A succession of talented student researchers has supported the project while interning at The Heritage Foundation: David Barnes of Yale University, Mary Elizabeth Davis of Messiah College, David Derksen of Carleton College, Rachel Hanson of Trinity University, Jana Hardy of Claremont McKenna College, Tim Holbert of Miami University of Ohio, Audrey Jones of Patrick Henry College, Joseph Lindsley of Notre Dame University, Rebeccah Ramey of Ashland University, Stephen Roberts of Calvin College, Lydia Sullivan of Loyola University (Chicago), and Claire Wendt of Pepperdine University.
Several researchers also supported the project, working with Dr. Forte at Cleveland-
Marshall College of Law: Catherine Bozell, Max Dehn, Otto Elkins, John Friedmann, Siegmund Fuchs, Sara Govrik, Krista Kaleps, Sara Menefee, Terrell Menefee, Susan Owens, Joseph Patituce, Stephen Tylman, and Steven Vargo.
On several occasions a number of scholars, some of whom are also contributors, were consulted as advisors or as outside readers on particular essays: Herman Belz (The University of Maryland), Roger Clegg (Center for Equal Opportunity), Stephen J. Darmody (Shook, Hardy & Bacon, L.L.P.), Steven J. Eagle (George Mason University School of Law), John Eastman (Chapman University School of Law), Joel Finer (Cleveland-Marshall College of Law), Rick Garnett (Notre Dame School of Law), Deborah Geier (Cleveland-Marshall College of Law), Arthur Hellman (University of Pittsburgh School of Law), Nelson Lund (George Mason School of Law), Phillip Muñoz (Tufts University), Kevin O'Neill (Cleveland-Marshall College of Law), Stephen Safranek (Ave Maria School of Law), Steven Steinglass (Cleveland-Marshall College of Law), Adam Thurschwald (Cleveland-Marshall College of Law), and Seth Tillman (Clerk, United States Court of Appeals, Third Circuit).

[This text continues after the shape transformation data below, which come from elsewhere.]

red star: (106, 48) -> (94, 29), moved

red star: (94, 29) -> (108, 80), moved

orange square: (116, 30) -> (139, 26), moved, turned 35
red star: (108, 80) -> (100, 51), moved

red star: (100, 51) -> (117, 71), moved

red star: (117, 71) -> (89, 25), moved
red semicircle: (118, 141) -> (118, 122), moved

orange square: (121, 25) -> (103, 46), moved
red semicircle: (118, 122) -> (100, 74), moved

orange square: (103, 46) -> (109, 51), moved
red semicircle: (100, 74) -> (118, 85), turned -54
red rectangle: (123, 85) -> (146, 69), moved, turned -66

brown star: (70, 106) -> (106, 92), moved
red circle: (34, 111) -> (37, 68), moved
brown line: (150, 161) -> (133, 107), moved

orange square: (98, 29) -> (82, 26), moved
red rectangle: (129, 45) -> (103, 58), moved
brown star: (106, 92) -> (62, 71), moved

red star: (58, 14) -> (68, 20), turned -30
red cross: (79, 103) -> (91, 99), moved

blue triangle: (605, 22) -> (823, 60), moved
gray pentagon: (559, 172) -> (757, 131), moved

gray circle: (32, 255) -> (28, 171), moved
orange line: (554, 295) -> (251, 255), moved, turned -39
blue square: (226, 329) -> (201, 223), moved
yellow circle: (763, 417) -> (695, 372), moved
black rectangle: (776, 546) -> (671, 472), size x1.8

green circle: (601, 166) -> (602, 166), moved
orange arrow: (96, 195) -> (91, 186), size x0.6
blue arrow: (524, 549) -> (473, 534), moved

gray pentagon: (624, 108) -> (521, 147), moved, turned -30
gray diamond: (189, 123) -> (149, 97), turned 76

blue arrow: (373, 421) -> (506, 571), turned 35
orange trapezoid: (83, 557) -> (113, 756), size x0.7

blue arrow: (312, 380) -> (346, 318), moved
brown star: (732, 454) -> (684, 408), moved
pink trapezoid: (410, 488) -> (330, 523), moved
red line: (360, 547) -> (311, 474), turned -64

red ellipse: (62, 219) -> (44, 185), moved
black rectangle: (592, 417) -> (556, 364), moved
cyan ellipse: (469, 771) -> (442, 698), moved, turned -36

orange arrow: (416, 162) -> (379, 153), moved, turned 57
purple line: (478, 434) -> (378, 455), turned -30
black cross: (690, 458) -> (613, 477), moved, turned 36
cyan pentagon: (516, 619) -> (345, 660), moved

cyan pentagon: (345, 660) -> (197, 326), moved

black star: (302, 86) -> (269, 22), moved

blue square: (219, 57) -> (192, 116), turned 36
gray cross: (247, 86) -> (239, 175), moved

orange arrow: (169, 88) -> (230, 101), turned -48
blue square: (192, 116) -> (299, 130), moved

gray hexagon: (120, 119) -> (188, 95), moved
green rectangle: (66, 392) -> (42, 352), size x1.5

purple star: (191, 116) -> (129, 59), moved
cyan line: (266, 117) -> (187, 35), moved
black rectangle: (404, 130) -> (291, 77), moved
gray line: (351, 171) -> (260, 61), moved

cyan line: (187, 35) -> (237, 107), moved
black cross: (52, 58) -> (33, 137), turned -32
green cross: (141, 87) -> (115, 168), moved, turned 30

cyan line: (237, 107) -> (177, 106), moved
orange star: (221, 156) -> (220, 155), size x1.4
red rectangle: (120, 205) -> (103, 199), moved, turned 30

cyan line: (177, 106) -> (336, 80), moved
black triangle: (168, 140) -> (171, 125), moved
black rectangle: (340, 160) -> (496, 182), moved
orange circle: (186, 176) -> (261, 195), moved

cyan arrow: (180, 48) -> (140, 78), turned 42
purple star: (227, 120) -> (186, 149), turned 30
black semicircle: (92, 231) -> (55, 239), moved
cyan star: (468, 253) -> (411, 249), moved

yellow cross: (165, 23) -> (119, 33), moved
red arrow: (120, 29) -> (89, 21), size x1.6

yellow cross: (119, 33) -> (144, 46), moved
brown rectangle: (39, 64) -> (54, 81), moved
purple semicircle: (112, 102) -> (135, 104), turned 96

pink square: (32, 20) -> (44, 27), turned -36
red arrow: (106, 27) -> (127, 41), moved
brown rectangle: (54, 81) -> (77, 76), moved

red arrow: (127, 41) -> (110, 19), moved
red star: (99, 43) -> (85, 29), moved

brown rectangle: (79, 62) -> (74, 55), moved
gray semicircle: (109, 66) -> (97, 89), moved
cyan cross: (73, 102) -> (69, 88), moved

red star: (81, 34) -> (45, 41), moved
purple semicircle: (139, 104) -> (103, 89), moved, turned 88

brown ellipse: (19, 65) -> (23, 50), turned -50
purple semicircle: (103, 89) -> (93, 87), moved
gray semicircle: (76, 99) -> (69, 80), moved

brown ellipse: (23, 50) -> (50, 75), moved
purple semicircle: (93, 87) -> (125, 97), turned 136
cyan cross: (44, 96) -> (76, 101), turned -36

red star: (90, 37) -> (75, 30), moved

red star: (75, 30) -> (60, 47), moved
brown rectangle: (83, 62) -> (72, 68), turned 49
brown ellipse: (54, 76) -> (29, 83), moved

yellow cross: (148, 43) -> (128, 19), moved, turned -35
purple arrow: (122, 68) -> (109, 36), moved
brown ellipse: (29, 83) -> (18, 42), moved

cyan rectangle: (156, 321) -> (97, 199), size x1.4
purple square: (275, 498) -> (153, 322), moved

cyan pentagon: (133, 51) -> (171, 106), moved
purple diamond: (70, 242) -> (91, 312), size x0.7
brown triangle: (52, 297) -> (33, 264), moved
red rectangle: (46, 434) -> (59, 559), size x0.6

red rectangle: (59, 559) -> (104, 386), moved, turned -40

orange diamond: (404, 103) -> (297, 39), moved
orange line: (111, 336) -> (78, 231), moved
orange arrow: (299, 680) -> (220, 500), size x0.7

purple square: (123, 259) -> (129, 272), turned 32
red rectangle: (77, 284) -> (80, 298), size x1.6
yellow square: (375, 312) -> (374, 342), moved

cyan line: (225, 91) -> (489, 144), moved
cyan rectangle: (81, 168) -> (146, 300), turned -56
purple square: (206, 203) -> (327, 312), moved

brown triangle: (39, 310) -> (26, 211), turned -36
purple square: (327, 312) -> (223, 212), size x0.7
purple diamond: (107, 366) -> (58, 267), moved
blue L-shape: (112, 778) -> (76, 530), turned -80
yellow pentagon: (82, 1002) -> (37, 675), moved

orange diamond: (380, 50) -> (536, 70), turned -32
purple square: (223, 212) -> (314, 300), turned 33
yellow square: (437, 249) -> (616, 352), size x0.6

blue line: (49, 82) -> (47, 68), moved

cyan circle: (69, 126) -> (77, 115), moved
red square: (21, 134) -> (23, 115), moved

The Heritage Guide to the Constitution was made possible by two self-made entrepreneurs and generous philanthropists. Born in Italy, Henry Salvatori founded the Western Geophysical Company, one of the most successful oil-exploration and contracting enterprises in the world. B. Kenneth Simon was a marine during the Second World War before founding and building a thriving business called All-Pak to distribute, design, and contract the manufacture of packaging materials. Later in life, both dedicated their time and considerable fortunes to strengthening the underpinnings of American liberty and constitutionalism. That dedication continues because of endowments they created at The Heritage Foundation.